Extract each line below word for word, leaving out the pictures.

Raw data:
= Beginning of Section =
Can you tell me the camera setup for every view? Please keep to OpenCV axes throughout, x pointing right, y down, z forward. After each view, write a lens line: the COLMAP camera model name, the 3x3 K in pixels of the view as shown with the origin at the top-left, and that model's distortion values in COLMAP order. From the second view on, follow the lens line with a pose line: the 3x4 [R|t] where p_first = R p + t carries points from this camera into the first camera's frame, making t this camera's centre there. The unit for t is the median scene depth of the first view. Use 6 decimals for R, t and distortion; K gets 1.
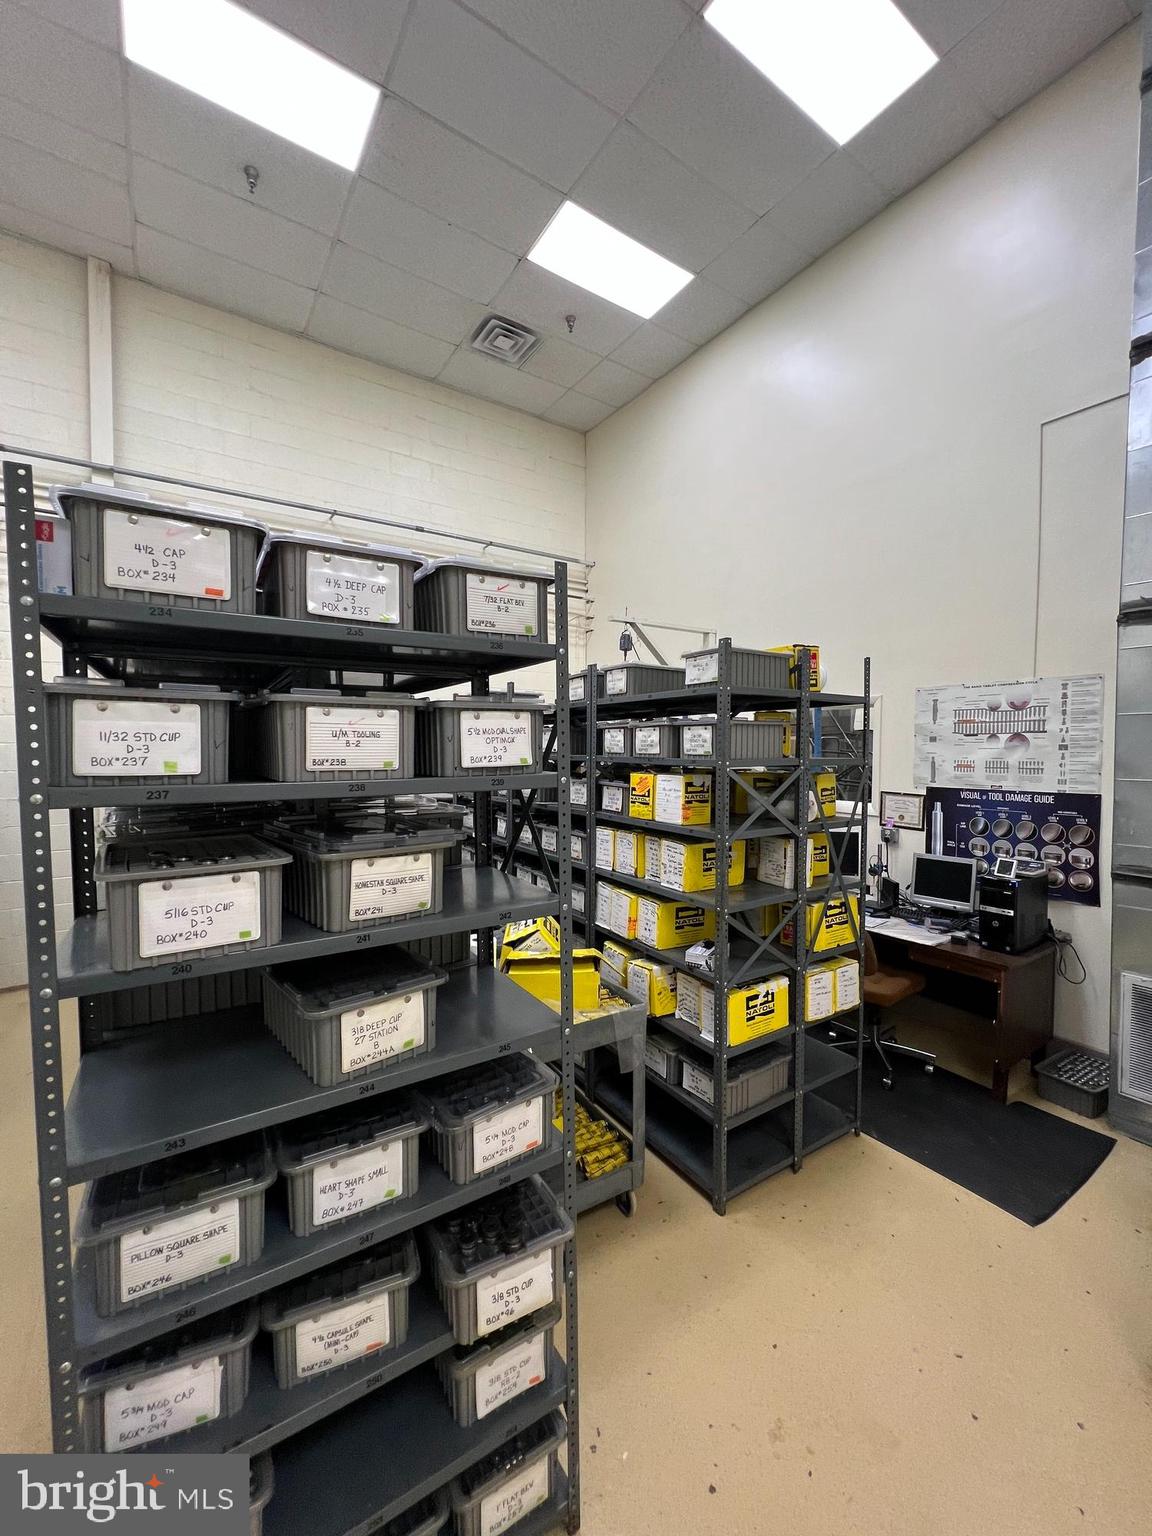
lens RADIAL K [[618.4, 0, 575.3], [0, 618.4, 764.8], [0, 0, 1]] dist [0.000323, 0.000493]
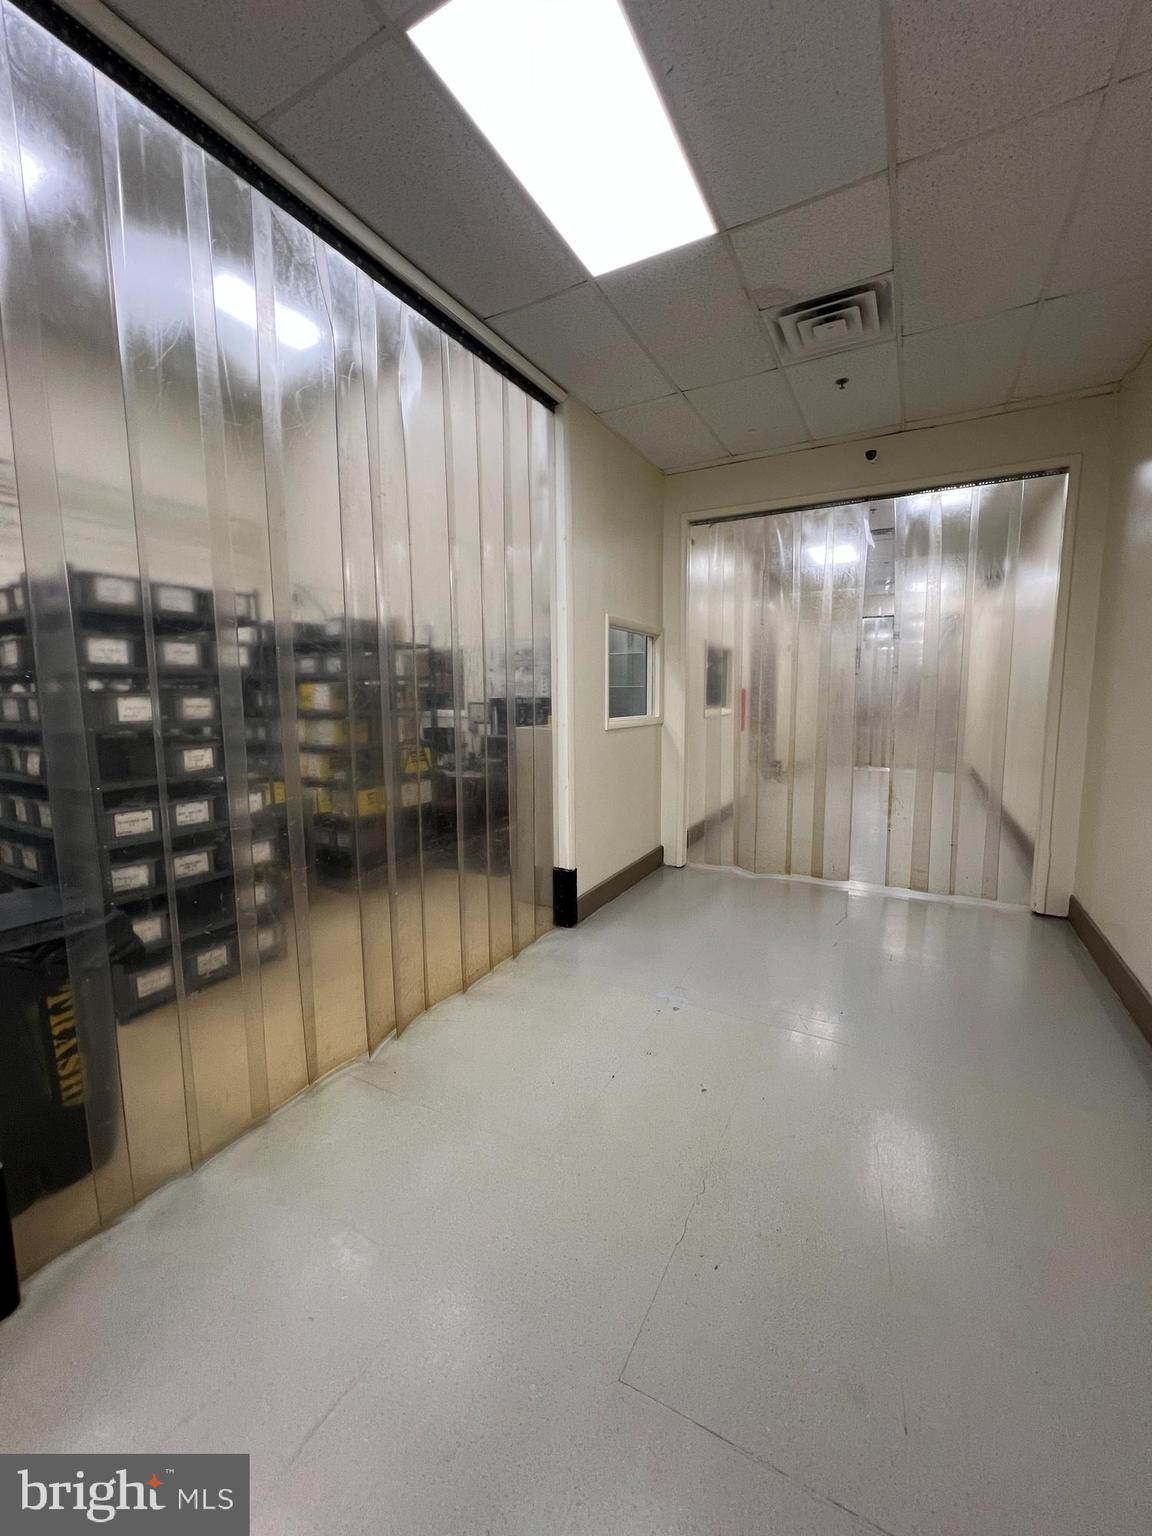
lens RADIAL K [[618.4, 0, 575.3], [0, 618.4, 764.8], [0, 0, 1]] dist [0.000323, 0.000493]
pose [[0.888071, -0.062627, 0.455420, -0.036815], [0.023606, 0.995582, 0.090875, 0.123991], [-0.459099, -0.069953, 0.885626, -1.180758]]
= End of Section =
Reply:
Can you tell me the camera setup for every view? Please keep to OpenCV axes throughout, x pointing right, y down, z forward. After each view, write a lens line: the COLMAP camera model name, the 3x3 K in pixels of the view as shown with the origin at the top-left, and that model's distortion values in COLMAP order. From the second view on, follow the lens line with a pose line: the 3x4 [R|t] where p_first = R p + t carries points from this camera into the first camera's frame, making t this camera's centre there. The unit for t is the median scene depth of the first view. Use 6 decimals for R, t and distortion; K gets 1.
lens RADIAL K [[618.4, 0, 575.3], [0, 618.4, 764.8], [0, 0, 1]] dist [0.000323, 0.000493]
lens RADIAL K [[618.4, 0, 575.3], [0, 618.4, 764.8], [0, 0, 1]] dist [0.000323, 0.000493]
pose [[0.888071, -0.062627, 0.455420, -0.036815], [0.023606, 0.995582, 0.090875, 0.123991], [-0.459099, -0.069953, 0.885626, -1.180758]]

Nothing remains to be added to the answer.